En plus d'être suspendu pendant cinq ans par la Fédération française de cyclisme, le cycliste amateur a été condamné à 60 heures de travaux d'intérêt général, rapporte France Bleu Périgord.

Le vélo truqué et le dispositif ont été exposés lors d\'une conférence de presse en octobre 2017.
Le vélo truqué et le dispositif ont été exposés lors d'une conférence de presse en octobre 2017. (RADIO FRANCE / BENJAMIN FONTAINE)

Le cycliste amateur qui avait équipé son vélo d'un moteur électrique en octobre 2017 lors d'une course à Saint-Michel-de-Double (Dordogne) a écopé d'une peine de 60 heures de travaux d'intérêt général, rapporte France Bleu Périgord mardi 13 mars.

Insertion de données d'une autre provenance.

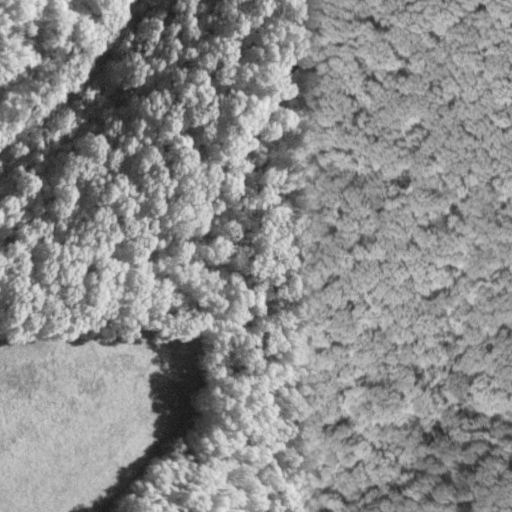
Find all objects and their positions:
road: (74, 79)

L'homme était jugé à Périgueux dans le cadre d'une procédure de reconnaissance préalable de culpabilité.

Suspendu pendant cinq ans

Le coureur amateur de 43 ans avait été pris en flagrant délit de triche technologique avec un vélo équipé d'un moteur électrique le 1er octobre 2017. Le cycliste disputait une course de troisième catégorie. En janvier dernier, la Fédération française de cyclisme l'avait suspendu pour une durée de cinq ans. 

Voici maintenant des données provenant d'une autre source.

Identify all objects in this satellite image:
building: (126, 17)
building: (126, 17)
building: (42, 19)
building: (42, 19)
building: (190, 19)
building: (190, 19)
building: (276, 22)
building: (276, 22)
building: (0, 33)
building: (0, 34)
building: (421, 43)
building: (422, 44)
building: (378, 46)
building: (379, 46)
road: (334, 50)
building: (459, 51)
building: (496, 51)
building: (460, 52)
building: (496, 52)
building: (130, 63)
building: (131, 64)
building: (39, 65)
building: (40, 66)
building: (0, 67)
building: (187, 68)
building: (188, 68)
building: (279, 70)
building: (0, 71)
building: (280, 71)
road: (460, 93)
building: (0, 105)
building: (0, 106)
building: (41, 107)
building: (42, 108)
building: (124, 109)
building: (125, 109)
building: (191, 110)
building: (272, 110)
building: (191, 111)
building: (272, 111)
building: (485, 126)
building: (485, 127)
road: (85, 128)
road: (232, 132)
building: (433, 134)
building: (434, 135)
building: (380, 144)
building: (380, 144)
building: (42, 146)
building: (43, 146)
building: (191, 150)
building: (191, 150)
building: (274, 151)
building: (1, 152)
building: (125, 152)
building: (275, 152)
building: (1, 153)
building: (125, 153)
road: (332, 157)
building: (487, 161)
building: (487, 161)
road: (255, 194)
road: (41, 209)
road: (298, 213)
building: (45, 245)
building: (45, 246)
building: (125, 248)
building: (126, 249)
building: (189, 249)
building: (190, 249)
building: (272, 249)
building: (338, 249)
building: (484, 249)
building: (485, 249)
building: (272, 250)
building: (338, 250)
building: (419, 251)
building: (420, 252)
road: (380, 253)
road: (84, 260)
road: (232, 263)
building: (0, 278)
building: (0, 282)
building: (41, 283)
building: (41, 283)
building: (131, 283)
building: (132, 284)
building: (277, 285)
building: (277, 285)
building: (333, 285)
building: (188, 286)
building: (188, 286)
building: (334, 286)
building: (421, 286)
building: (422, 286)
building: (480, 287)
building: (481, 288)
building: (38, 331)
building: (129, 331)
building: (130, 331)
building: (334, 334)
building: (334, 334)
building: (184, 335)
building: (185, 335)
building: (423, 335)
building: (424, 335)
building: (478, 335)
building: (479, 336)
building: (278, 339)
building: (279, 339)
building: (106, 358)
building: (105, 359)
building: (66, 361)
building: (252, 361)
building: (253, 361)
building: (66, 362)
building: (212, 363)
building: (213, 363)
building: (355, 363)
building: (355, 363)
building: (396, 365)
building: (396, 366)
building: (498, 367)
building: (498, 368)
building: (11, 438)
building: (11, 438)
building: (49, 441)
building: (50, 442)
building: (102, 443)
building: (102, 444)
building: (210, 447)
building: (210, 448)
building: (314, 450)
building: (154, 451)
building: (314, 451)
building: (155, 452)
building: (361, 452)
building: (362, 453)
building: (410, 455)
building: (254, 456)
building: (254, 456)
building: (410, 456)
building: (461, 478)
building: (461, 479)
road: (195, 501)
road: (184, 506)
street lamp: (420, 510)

"Je ne l'ai pas fait pour l'argent", avait assuré en octobre à France Bleu Périgord le cycliste amateur qui voulait "retrouver des sensations". Il avait expliqué qu'il avait été victime d'une hernie discale au mois de mars 2017. Il n'avait plus fait de vélo pendant trois mois.

C'est le deuxième cas de fraude technologique avec un vélo motorisé, après celui d'une jeune Belge de 19 ans lors de la course espoirs des Mondiaux de cyclo-cross en janvier 2016.